Winter is a lovely season, but it also brings its own set of difficulties. Snow and ice can be extremely dangerous on roads and driveways, and for some individuals, clearing it away is simply not an option. This is why, as the snow begins to fall, communities have banded together to assist the elderly and crippled in their neighborhoods.
After their coach stopped practice so they could shovel snow off community driveways, a high school football team from Bethel Park, Pennsylvania, has become an inspiration to many. They concentrated on assisting their elderly and disabled neighbors without expecting anything in return. The good act has been a long-standing tradition at Bethel Park High School, and it was especially needed after a snowstorm hit the area in mid-January 2022.
Brian DeLallo, the coach, informed his team that their regular practice had been canceled for the day and that they should instead go out and shovel driveways. They would have been working out in the weight room anyway, but shoveling snow is also good workout, so they weren’t missing out on anything. The coach believed that the guys would benefit from the experience more than if they were simply lifting weights.
Even DeLallo pitched in to assist the squad, claiming that he would be sore the next day but that it was all worth it. The squad consists of roughly 40 persons, and they shoveled snow for hours, so a large number of people were aided that day. Continue reading to learn more about this fantastic group and their eagerness to assist others.
“Monday’s weightlifting exercise has been canceled due to forecasted bad weather,” Coach DeLallo wrote on Twitter. Shovel the driveway of an elderly or disabled neighbor. That’s our Monday workout, so don’t take any money.”
In an interview with CBS Pittsburgh, the coach revealed what the club does when they aren’t on the field during the winter season. “We would have been doing squats, bench presses, and power cleans in the weight room,” DeLallo added.
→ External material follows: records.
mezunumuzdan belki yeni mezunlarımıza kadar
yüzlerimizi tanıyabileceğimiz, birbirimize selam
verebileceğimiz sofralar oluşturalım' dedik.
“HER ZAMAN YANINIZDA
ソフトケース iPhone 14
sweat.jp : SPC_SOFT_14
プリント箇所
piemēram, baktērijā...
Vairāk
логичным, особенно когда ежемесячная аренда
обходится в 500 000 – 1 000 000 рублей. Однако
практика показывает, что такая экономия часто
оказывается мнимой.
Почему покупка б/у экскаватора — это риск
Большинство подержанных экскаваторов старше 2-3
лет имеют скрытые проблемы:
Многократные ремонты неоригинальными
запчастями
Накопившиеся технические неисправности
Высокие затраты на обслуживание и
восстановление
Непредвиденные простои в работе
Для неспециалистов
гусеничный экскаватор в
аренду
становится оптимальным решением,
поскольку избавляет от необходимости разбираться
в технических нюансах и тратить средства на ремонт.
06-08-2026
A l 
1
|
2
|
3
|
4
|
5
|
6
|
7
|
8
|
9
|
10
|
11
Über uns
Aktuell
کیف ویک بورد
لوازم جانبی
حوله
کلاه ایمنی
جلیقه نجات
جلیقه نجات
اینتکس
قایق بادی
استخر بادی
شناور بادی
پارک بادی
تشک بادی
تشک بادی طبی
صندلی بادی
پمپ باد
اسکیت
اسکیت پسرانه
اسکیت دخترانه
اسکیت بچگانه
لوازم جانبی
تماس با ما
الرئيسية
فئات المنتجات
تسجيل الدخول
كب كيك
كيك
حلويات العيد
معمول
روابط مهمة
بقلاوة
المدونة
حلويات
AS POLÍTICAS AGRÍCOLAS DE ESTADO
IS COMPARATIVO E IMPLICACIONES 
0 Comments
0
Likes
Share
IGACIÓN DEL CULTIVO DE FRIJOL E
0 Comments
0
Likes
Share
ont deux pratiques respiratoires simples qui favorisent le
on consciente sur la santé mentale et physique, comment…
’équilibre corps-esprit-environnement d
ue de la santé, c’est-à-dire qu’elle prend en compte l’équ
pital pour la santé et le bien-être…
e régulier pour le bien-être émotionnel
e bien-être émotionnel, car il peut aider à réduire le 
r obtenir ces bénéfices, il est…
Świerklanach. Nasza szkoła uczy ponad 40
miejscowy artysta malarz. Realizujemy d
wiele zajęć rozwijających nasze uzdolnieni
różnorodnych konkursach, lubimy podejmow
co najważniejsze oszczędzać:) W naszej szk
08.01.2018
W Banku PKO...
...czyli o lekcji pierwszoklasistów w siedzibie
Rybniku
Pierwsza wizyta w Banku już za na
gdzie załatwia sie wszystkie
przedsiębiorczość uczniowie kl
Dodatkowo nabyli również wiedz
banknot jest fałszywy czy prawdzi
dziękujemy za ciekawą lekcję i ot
For years, excellent deeds have been carried out. One of the squad members mentioned that his father used to shovel driveways while he was on the team. It felt that sending the word to the players was part of a long-running tradition. “I was sitting on the couch, drinking coffee, getting ready for the Steelers game when I sent it out, and this is something that predates me,” DeLallo explained.
Gavin Moul, the squad captain, was one of the youngsters clearing snow. People in his area were taken aback by the offer, he said. “They’re amazed that we don’t take money and don’t do anything to earn it.” “They’re refusing us because we don’t always take money for it,” he explained. “It makes me happy, and I think it makes us all happy.” It is not just assisting them, but it is also assisting us in becoming a better team.”
“You get a lot more out of this than ‘did you bench press 300 pounds today?'” Coach DeLallo remarked. This is fantastic. It’s an opportunity to connect with the community, and you don’t get many of those.”